(Collection entries)

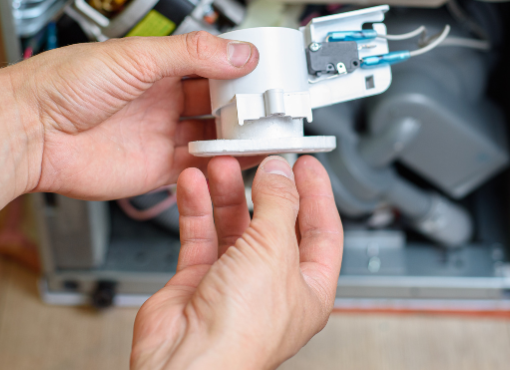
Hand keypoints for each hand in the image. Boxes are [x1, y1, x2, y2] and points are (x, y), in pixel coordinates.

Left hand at [9, 31, 259, 199]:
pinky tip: (241, 157)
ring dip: (237, 133)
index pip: (211, 63)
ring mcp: (159, 135)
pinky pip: (196, 166)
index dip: (239, 66)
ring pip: (211, 134)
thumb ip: (191, 54)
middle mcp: (161, 100)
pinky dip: (220, 163)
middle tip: (272, 103)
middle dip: (245, 102)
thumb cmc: (64, 84)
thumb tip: (239, 52)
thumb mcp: (136, 57)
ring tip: (267, 130)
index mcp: (156, 66)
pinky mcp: (154, 169)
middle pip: (217, 101)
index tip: (267, 69)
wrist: (29, 130)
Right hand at [131, 155, 343, 369]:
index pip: (322, 231)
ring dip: (228, 193)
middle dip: (265, 189)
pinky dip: (197, 208)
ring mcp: (233, 284)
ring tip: (221, 164)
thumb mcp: (274, 251)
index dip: (317, 194)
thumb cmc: (241, 330)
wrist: (187, 361)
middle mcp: (272, 286)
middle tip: (260, 160)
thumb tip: (280, 173)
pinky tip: (194, 185)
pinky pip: (200, 236)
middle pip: (274, 224)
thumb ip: (278, 205)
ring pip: (234, 226)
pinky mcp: (197, 282)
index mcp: (308, 288)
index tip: (307, 165)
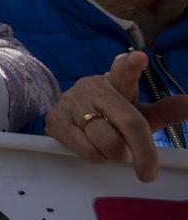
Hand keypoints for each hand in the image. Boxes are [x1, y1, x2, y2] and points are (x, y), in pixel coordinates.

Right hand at [46, 52, 187, 182]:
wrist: (70, 116)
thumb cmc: (112, 115)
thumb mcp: (138, 112)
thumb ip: (164, 111)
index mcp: (117, 82)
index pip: (123, 71)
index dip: (130, 66)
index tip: (138, 58)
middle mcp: (92, 87)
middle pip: (128, 125)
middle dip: (139, 151)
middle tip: (139, 161)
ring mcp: (71, 102)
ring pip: (107, 144)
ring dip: (115, 155)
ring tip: (109, 147)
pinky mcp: (55, 120)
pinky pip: (87, 151)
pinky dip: (96, 158)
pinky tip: (93, 147)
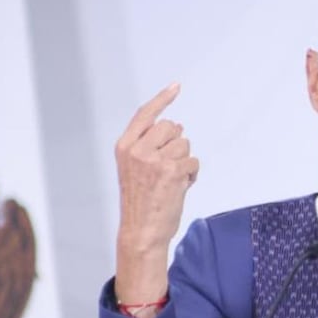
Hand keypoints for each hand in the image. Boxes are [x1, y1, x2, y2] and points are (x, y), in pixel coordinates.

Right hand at [114, 83, 199, 305]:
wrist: (141, 231)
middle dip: (176, 144)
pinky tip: (180, 188)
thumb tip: (177, 126)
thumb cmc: (141, 203)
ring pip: (184, 144)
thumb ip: (149, 146)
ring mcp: (154, 159)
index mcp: (124, 147)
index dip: (162, 99)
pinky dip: (192, 174)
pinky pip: (193, 161)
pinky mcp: (172, 171)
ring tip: (171, 181)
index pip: (145, 114)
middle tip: (168, 168)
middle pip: (172, 127)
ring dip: (184, 162)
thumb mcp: (134, 169)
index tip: (176, 86)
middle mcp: (137, 149)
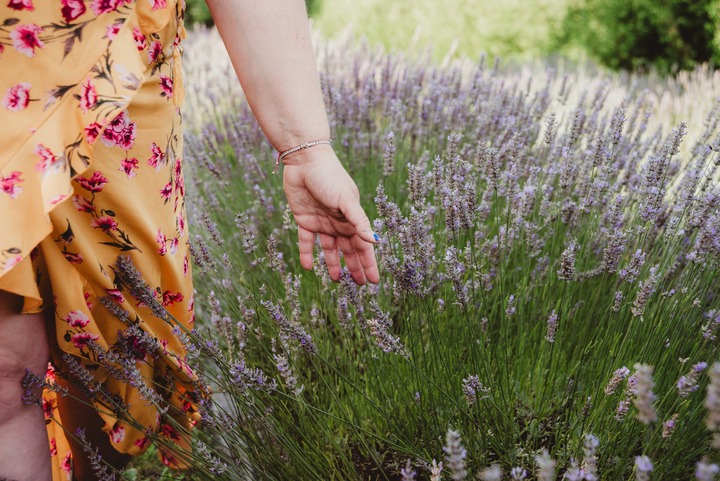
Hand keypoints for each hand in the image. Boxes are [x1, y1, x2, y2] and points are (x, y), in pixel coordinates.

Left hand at [282, 147, 378, 284]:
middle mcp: (339, 223)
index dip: (369, 263)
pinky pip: (306, 241)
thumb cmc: (330, 177)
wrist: (305, 160)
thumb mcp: (346, 200)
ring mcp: (322, 223)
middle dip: (354, 267)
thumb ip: (359, 222)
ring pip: (330, 249)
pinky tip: (307, 267)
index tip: (373, 281)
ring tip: (334, 280)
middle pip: (349, 251)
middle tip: (358, 284)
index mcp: (352, 219)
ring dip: (332, 264)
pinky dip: (307, 254)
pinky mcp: (304, 220)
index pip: (363, 246)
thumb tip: (375, 242)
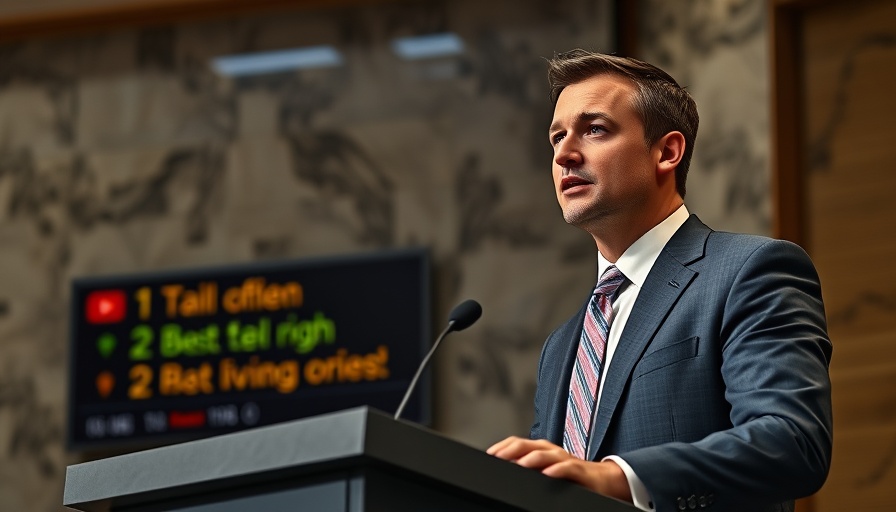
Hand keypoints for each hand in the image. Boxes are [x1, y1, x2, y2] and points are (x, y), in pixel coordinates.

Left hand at [486, 436, 631, 502]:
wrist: (603, 480)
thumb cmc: (571, 475)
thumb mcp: (547, 470)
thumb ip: (529, 469)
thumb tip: (507, 471)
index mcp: (542, 450)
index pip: (518, 443)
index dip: (503, 447)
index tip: (489, 455)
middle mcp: (551, 451)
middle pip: (528, 445)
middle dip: (511, 450)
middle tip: (497, 457)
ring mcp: (565, 459)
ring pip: (545, 454)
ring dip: (531, 458)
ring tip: (518, 464)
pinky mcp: (579, 470)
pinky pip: (567, 468)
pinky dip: (557, 470)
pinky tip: (547, 474)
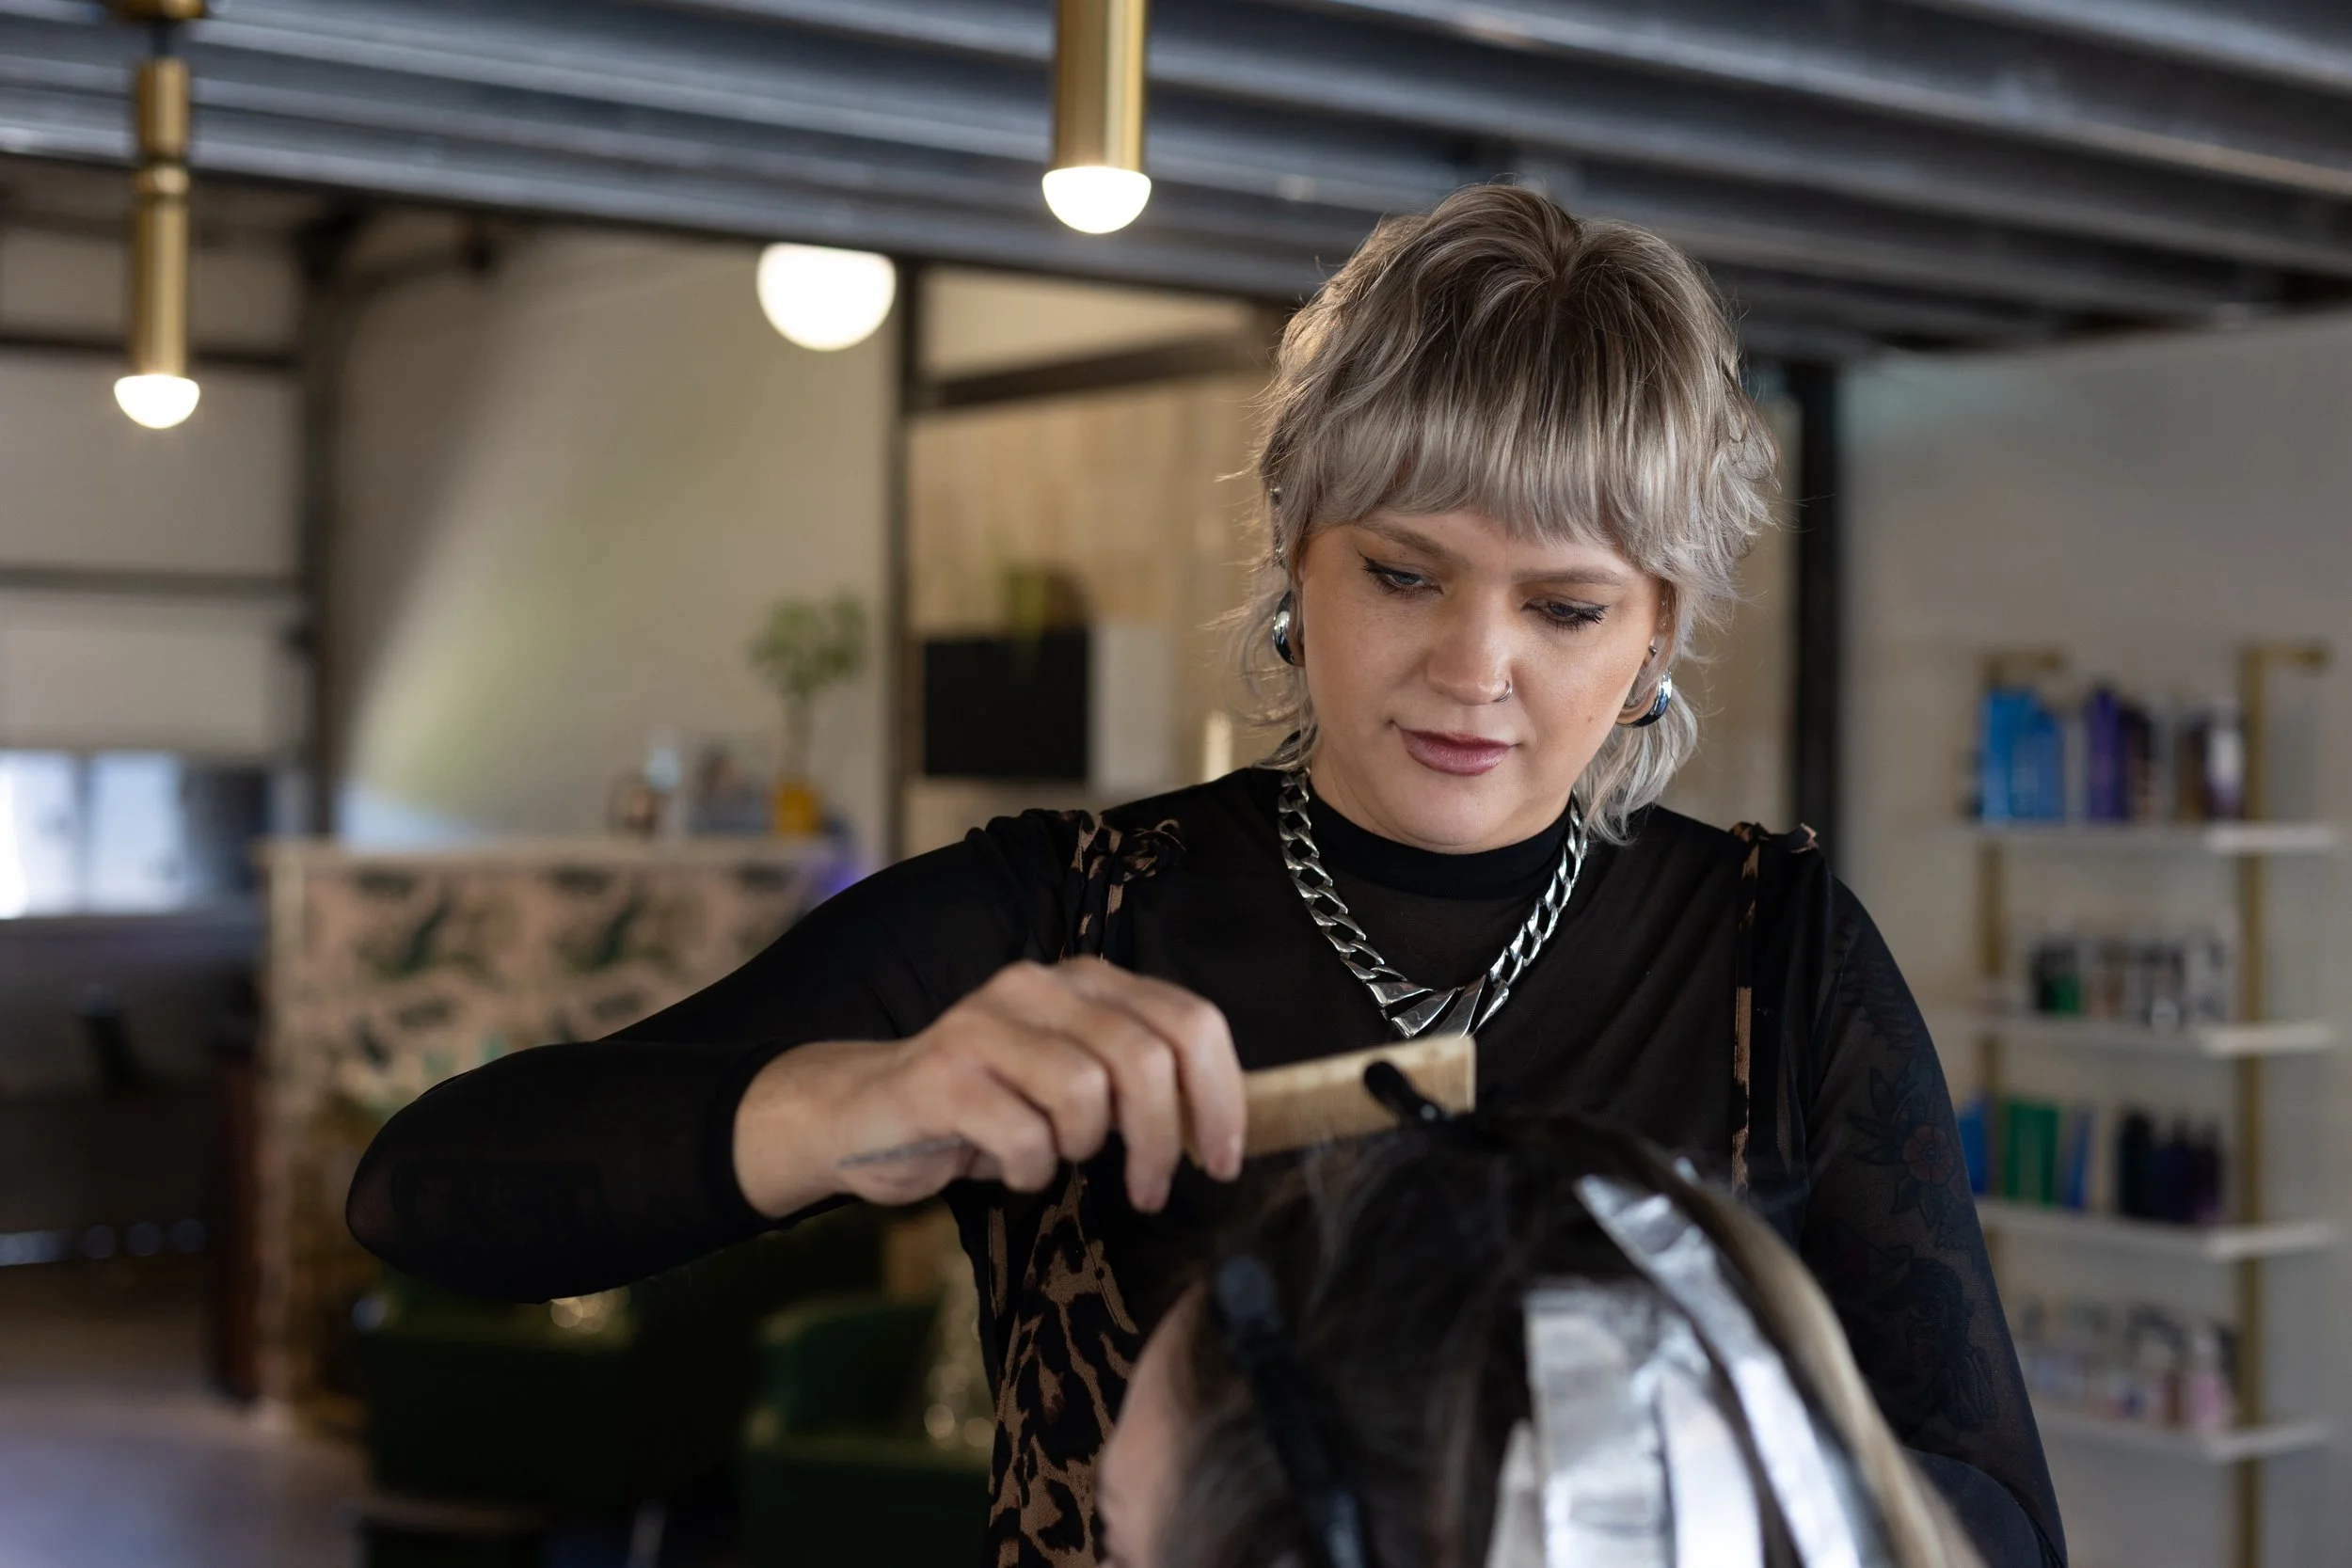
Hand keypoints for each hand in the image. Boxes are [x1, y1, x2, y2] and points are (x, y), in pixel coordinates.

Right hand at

_PROBLEM TO WORK ON_
Transcribe all lines above exactly, skipping pictures.

_SOLUTION TO THIS PROBLEM_
Hand keypoints for each hand in the image. Boxes are [x1, y1, x2, y2] and points are (x, y), in pixel coordinates.

Left hand at [9, 31, 259, 199]:
pinky tip: (241, 157)
ring dip: (237, 133)
index pip: (211, 63)
ring mcp: (159, 135)
pinky pip: (196, 166)
index dip: (239, 66)
ring pip: (211, 134)
thumb ip: (191, 54)
middle mcp: (161, 100)
pinky dip: (220, 163)
middle tip: (272, 103)
middle dip: (245, 102)
thumb cmc: (64, 84)
thumb tip: (239, 52)
thumb mcp: (136, 57)
ring tip: (267, 130)
index mcp: (156, 66)
pinky mcp: (154, 169)
middle pip: (217, 101)
index tip: (267, 69)
wrist: (29, 130)
Right hand at [131, 155, 343, 369]:
index pip: (322, 231)
ring dip: (228, 193)
middle dip: (265, 189)
pinky dip: (197, 208)
ring mcp: (233, 284)
ring tip: (221, 164)
thumb mcp: (274, 251)
index dip: (317, 194)
thumb cmc: (241, 330)
wrist: (187, 361)
middle mcp: (272, 286)
middle tip: (260, 160)
thumb tip: (280, 173)
pinky tip: (194, 185)
pinky pip: (200, 236)
middle pip: (274, 224)
thumb ip: (278, 205)
ring pip: (234, 226)
pinky mcp: (197, 282)
index mcp: (308, 288)
index tip: (307, 165)
Hand keypoints for each hand in the image. Boxes are [x1, y1, x2, y2] and points are (x, y), in pixel coordinates.

Right hand at [46, 52, 187, 182]:
wrist: (70, 116)
thumb cmc: (112, 115)
thumb mcp: (138, 112)
thumb ip: (164, 111)
index mcp: (117, 82)
index pip: (123, 71)
index dip: (130, 66)
index tip: (138, 58)
middle mcp: (92, 87)
middle pip: (128, 125)
middle dip: (139, 151)
middle tip: (139, 161)
ring mcp: (71, 102)
ring pip: (107, 144)
ring dip: (115, 155)
ring tip: (109, 147)
pinky mcp: (55, 120)
pinky pip: (87, 151)
pinky dip: (96, 158)
pinky tip: (93, 147)
Hand keypoints for each hand in the image. Boxes are [x1, y1, x2, y2] and points are (x, y), in pixel coordinates.

Right hand at [114, 83, 199, 305]:
wrist: (141, 231)
middle dip: (176, 144)
pinky tip: (180, 188)
thumb tip: (177, 126)
thumb cmc: (141, 203)
ring pip: (184, 144)
thumb ip: (149, 146)
ring mcp: (154, 159)
index mcp: (124, 147)
index dip: (162, 99)
pinky dip: (192, 174)
pinky pip: (193, 161)
pinky mcp: (172, 171)
ring tip: (171, 181)
index pip: (145, 114)
middle tip: (168, 168)
middle pip: (172, 127)
ring dip: (184, 162)
thumb mcp: (134, 169)
index tip: (176, 86)
middle mcp: (137, 149)
Hand keypoints for each hand in the image. Boxes are [x1, y1, x2, y2] and points are (x, y), in pixel coordinates.

Left hand at [282, 147, 378, 284]:
middle mcp: (339, 223)
index dip: (369, 263)
pinky pip: (306, 241)
thumb cmc: (330, 177)
wrist: (305, 160)
thumb mcp: (346, 200)
ring mcp: (322, 223)
middle dip: (354, 267)
thumb ip: (359, 222)
ring pip: (330, 249)
pinky tip: (307, 267)
index tip: (373, 281)
ring tip: (334, 280)
middle pip: (349, 251)
middle tip: (358, 284)
index mcp: (352, 219)
ring dip: (332, 264)
pinky dip: (307, 254)
pinky mcp: (304, 220)
index pip: (363, 246)
thumb tip: (375, 242)
Hand keypoints for each hand in the image. Boxes are [x1, y1, x2, y2] and points are (x, y), in pixel coordinates.

Left hand at [486, 436, 631, 502]:
wrist: (603, 480)
thumb cmc: (571, 475)
thumb mcp: (547, 470)
thumb ip: (529, 469)
thumb tip: (507, 471)
index mcp: (542, 450)
index pip: (518, 443)
index dip: (503, 447)
index tip: (489, 455)
middle mcp: (551, 451)
middle pip: (528, 445)
middle dip: (511, 450)
middle tip: (497, 457)
ring mcp: (565, 459)
ring pip: (545, 454)
ring dip: (531, 458)
ring tip: (518, 464)
pinky mcp: (579, 470)
pinky pip: (567, 468)
pinky dip: (557, 470)
pinky tip: (547, 474)
Hand keypoints for each hand in the image. Boxes are [x1, y1, x2, y2] and points are (x, y), in pixel coordinates.

Right hand at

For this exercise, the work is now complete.